Ich vertrete keinen abgehobenen Kulturjournalismus. Meine größte Freude ist es, wenn mich jemand anspricht und sagt, bei meinen Rezensionen oder Porträts bekomme man einen guten Eindruck von einem Buch oder der Persönlichkeit, die dahinter steht. Doch auch mit diesem letztlich serviceorientierten Kulturjournalismus komme ich mir in meinem Hoamatland schon wie ein elitärer Exot vor. Man merkt den Texten in oberösterreichischen Medien an, wie huschpfusch sie recherchiert und verfasst wurden und wie sehr alles im eigenen Saft köchelt.
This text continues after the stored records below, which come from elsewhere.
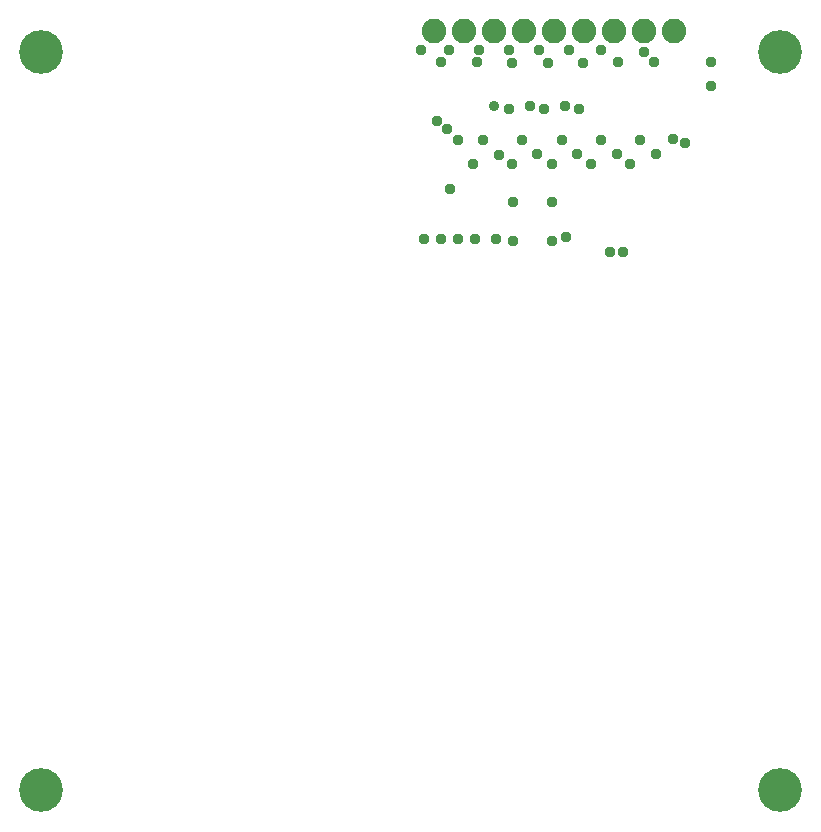
<source format=gbr>
G04 EAGLE Gerber RS-274X export*
G75*
%MOMM*%
%FSLAX34Y34*%
%LPD*%
%INSoldermask Bottom*%
%IPPOS*%
%AMOC8*
5,1,8,0,0,1.08239X$1,22.5*%
G01*
%ADD10C,3.703200*%
%ADD11C,2.082800*%
%ADD12C,0.953200*%
%ADD13C,0.903200*%


D10*
X37500Y662500D03*
X662500Y662500D03*
X37500Y37500D03*
X662500Y37500D03*
D11*
X370000Y680000D03*
X395400Y680000D03*
X420800Y680000D03*
X446200Y680000D03*
X471600Y680000D03*
X497000Y680000D03*
X522400Y680000D03*
X547800Y680000D03*
X573200Y680000D03*
D12*
X548000Y663000D03*
X511000Y664000D03*
X484500Y664000D03*
X458500Y664000D03*
X433500Y664000D03*
X408000Y664000D03*
X383000Y664000D03*
X359000Y664000D03*
X503000Y567500D03*
X536000Y567500D03*
X402500Y567500D03*
X436000Y567500D03*
X469500Y567500D03*
X529500Y493500D03*
X463000Y614500D03*
X493000Y614500D03*
X433000Y614500D03*
X436500Y502500D03*
X469500Y502500D03*
X469500Y535500D03*
X436500Y535500D03*
X390500Y504500D03*
X375500Y504500D03*
X582000Y585500D03*
X383500Y546500D03*
X451000Y616500D03*
X380500Y597500D03*
X496000Y653000D03*
X466000Y653500D03*
X436000Y653000D03*
X604500Y634000D03*
X406000Y654500D03*
X526000Y654500D03*
X604000Y654500D03*
X376000Y654500D03*
X556000Y654500D03*
X511500Y588500D03*
X544000Y588500D03*
X411000Y588500D03*
X444500Y588500D03*
X478000Y588500D03*
X482000Y506000D03*
X405000Y504500D03*
X361000Y504500D03*
X572000Y589000D03*
X524500Y576000D03*
X557500Y576000D03*
X425000Y575500D03*
X457500Y576000D03*
X491000Y576000D03*
X519000Y493500D03*
X422500Y504500D03*
D13*
X420500Y617000D03*
D12*
X372500Y604500D03*
X480500Y616500D03*
X390000Y588500D03*
M02*

</source>
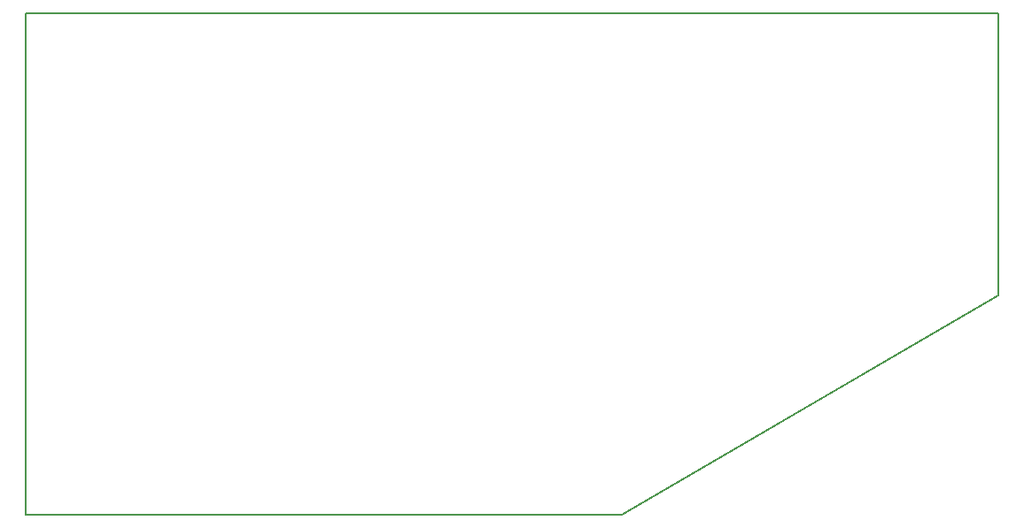
<source format=gbr>
G04 #@! TF.GenerationSoftware,KiCad,Pcbnew,(5.0.2)-1*
G04 #@! TF.CreationDate,2021-01-07T20:02:58+01:00*
G04 #@! TF.ProjectId,Radmesser,5261646d-6573-4736-9572-2e6b69636164,rev?*
G04 #@! TF.SameCoordinates,Original*
G04 #@! TF.FileFunction,Profile,NP*
%FSLAX46Y46*%
G04 Gerber Fmt 4.6, Leading zero omitted, Abs format (unit mm)*
G04 Created by KiCad (PCBNEW (5.0.2)-1) date 07.01.2021 20:02:58*
%MOMM*%
%LPD*%
G01*
G04 APERTURE LIST*
%ADD10C,0.200000*%
%ADD11C,0.150000*%
G04 APERTURE END LIST*
D10*
X231000000Y-88000000D02*
X138000000Y-88000000D01*
X231000000Y-115000000D02*
X231000000Y-88000000D01*
D11*
X138000000Y-136000000D02*
X195000000Y-136000000D01*
X138000000Y-136000000D02*
X138000000Y-88000000D01*
X231000000Y-115000000D02*
X195000000Y-136000000D01*
M02*

</source>
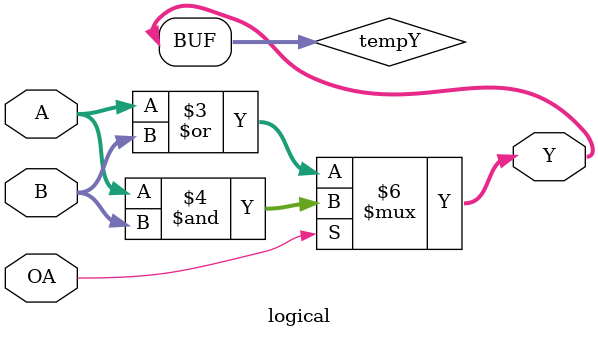
<source format=v>
module logical(A, B, OA, Y);

  // inputs
  input [7:0] A, B;
  input OA;

  // outputs
  output [7:0] Y;
  reg [7:0] tempY;
  
  assign Y = tempY;
  
  always @ (*) begin
  
	 if (OA == 0) tempY <= A | B;
	 else tempY <= A & B;
	 
  end
  

endmodule

</source>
Um die Eingangsfrage zu beantworten: Es gibt in Oberösterreich auf der einen Seite eine Kulturberichterstattung, die sich weitgehend darauf beschränkt, das hiesige Kulturgeschehen eher oberflächlich abzubilden, auf der anderen – und das wäre eine eigene Geschichte – hochspezialisierte Nischenmedien wie „Versorgerin“ und „Die Referentin“. Nennenswert ist auch der “Kulturbericht OÖ”. Dazwischen liegt ein breiter Graben. Ein Kulturjournalismus, der sich an eine breitere LeserInnenschaft wendet und dieser auch Inhalte zumutet, ist mir leider noch nicht untergekommen.